_Work to complete_:
Whatever the records below hold, copy it all out exactly.

-------- Supplied records

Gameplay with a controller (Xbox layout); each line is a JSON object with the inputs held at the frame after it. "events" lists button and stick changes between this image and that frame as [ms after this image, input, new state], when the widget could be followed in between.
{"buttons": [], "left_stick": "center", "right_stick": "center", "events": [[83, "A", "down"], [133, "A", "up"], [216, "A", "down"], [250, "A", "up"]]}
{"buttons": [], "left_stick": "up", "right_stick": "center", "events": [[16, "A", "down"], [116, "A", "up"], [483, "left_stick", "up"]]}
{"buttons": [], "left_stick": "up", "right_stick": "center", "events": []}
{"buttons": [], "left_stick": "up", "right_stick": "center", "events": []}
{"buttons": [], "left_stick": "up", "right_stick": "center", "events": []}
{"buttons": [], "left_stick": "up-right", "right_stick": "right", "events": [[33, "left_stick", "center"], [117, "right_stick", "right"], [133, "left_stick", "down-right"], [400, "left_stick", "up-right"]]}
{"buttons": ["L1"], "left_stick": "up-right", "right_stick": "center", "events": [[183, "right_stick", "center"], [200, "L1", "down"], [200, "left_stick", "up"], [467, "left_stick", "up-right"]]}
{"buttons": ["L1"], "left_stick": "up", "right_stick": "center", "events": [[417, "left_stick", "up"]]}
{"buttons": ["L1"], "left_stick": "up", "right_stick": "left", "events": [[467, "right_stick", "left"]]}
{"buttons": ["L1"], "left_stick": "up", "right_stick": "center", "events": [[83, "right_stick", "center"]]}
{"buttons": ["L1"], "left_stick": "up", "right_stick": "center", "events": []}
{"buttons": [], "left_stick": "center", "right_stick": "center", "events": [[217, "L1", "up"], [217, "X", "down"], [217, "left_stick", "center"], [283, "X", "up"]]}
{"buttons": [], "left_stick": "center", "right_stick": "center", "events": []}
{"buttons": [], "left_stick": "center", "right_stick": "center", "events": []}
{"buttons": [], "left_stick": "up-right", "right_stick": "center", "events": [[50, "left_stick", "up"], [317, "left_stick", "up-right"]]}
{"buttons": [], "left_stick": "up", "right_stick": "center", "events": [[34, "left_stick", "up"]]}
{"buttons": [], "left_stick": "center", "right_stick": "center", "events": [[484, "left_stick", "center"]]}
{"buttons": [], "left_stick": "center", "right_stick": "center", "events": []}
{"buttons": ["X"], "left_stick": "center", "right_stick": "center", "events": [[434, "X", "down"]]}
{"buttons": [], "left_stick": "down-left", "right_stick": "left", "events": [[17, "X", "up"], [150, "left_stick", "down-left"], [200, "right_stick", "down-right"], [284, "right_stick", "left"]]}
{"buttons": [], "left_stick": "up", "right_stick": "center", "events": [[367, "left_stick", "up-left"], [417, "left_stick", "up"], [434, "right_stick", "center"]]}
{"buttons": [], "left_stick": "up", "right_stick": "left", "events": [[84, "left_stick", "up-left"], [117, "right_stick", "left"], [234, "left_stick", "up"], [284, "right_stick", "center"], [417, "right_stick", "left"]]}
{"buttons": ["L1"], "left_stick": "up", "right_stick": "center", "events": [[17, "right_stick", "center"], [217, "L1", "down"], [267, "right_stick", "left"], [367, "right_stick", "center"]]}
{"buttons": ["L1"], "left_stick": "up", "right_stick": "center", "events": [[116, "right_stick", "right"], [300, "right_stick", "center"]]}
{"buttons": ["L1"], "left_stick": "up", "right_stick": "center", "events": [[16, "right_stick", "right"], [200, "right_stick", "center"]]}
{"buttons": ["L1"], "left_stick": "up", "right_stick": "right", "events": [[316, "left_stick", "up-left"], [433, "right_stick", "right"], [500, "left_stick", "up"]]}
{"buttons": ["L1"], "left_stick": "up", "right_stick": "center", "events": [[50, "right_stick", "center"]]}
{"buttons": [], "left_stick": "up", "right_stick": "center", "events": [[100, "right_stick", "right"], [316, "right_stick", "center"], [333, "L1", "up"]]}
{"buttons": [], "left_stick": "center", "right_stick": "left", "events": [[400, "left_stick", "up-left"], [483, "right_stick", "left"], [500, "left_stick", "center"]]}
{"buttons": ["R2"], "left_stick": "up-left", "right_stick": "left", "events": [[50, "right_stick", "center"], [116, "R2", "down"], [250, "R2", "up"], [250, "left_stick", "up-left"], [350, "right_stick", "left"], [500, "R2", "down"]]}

----------------

_Reply to the exercise_:
Gameplay with a controller (Xbox layout); each line is a JSON object with the inputs held at the frame after it. "events" lists button and stick changes between this image and that frame as [ms after this image, input, new state], when the widget could be followed in between.
{"buttons": [], "left_stick": "center", "right_stick": "center", "events": [[83, "A", "down"], [133, "A", "up"], [216, "A", "down"], [250, "A", "up"]]}
{"buttons": [], "left_stick": "up", "right_stick": "center", "events": [[16, "A", "down"], [116, "A", "up"], [483, "left_stick", "up"]]}
{"buttons": [], "left_stick": "up", "right_stick": "center", "events": []}
{"buttons": [], "left_stick": "up", "right_stick": "center", "events": []}
{"buttons": [], "left_stick": "up", "right_stick": "center", "events": []}
{"buttons": [], "left_stick": "up-right", "right_stick": "right", "events": [[33, "left_stick", "center"], [117, "right_stick", "right"], [133, "left_stick", "down-right"], [400, "left_stick", "up-right"]]}
{"buttons": ["L1"], "left_stick": "up-right", "right_stick": "center", "events": [[183, "right_stick", "center"], [200, "L1", "down"], [200, "left_stick", "up"], [467, "left_stick", "up-right"]]}
{"buttons": ["L1"], "left_stick": "up", "right_stick": "center", "events": [[417, "left_stick", "up"]]}
{"buttons": ["L1"], "left_stick": "up", "right_stick": "left", "events": [[467, "right_stick", "left"]]}
{"buttons": ["L1"], "left_stick": "up", "right_stick": "center", "events": [[83, "right_stick", "center"]]}
{"buttons": ["L1"], "left_stick": "up", "right_stick": "center", "events": []}
{"buttons": [], "left_stick": "center", "right_stick": "center", "events": [[217, "L1", "up"], [217, "X", "down"], [217, "left_stick", "center"], [283, "X", "up"]]}
{"buttons": [], "left_stick": "center", "right_stick": "center", "events": []}
{"buttons": [], "left_stick": "center", "right_stick": "center", "events": []}
{"buttons": [], "left_stick": "up-right", "right_stick": "center", "events": [[50, "left_stick", "up"], [317, "left_stick", "up-right"]]}
{"buttons": [], "left_stick": "up", "right_stick": "center", "events": [[34, "left_stick", "up"]]}
{"buttons": [], "left_stick": "center", "right_stick": "center", "events": [[484, "left_stick", "center"]]}
{"buttons": [], "left_stick": "center", "right_stick": "center", "events": []}
{"buttons": ["X"], "left_stick": "center", "right_stick": "center", "events": [[434, "X", "down"]]}
{"buttons": [], "left_stick": "down-left", "right_stick": "left", "events": [[17, "X", "up"], [150, "left_stick", "down-left"], [200, "right_stick", "down-right"], [284, "right_stick", "left"]]}
{"buttons": [], "left_stick": "up", "right_stick": "center", "events": [[367, "left_stick", "up-left"], [417, "left_stick", "up"], [434, "right_stick", "center"]]}
{"buttons": [], "left_stick": "up", "right_stick": "left", "events": [[84, "left_stick", "up-left"], [117, "right_stick", "left"], [234, "left_stick", "up"], [284, "right_stick", "center"], [417, "right_stick", "left"]]}
{"buttons": ["L1"], "left_stick": "up", "right_stick": "center", "events": [[17, "right_stick", "center"], [217, "L1", "down"], [267, "right_stick", "left"], [367, "right_stick", "center"]]}
{"buttons": ["L1"], "left_stick": "up", "right_stick": "center", "events": [[116, "right_stick", "right"], [300, "right_stick", "center"]]}
{"buttons": ["L1"], "left_stick": "up", "right_stick": "center", "events": [[16, "right_stick", "right"], [200, "right_stick", "center"]]}
{"buttons": ["L1"], "left_stick": "up", "right_stick": "right", "events": [[316, "left_stick", "up-left"], [433, "right_stick", "right"], [500, "left_stick", "up"]]}
{"buttons": ["L1"], "left_stick": "up", "right_stick": "center", "events": [[50, "right_stick", "center"]]}
{"buttons": [], "left_stick": "up", "right_stick": "center", "events": [[100, "right_stick", "right"], [316, "right_stick", "center"], [333, "L1", "up"]]}
{"buttons": [], "left_stick": "center", "right_stick": "left", "events": [[400, "left_stick", "up-left"], [483, "right_stick", "left"], [500, "left_stick", "center"]]}
{"buttons": ["R2"], "left_stick": "up-left", "right_stick": "left", "events": [[50, "right_stick", "center"], [116, "R2", "down"], [250, "R2", "up"], [250, "left_stick", "up-left"], [350, "right_stick", "left"], [500, "R2", "down"]]}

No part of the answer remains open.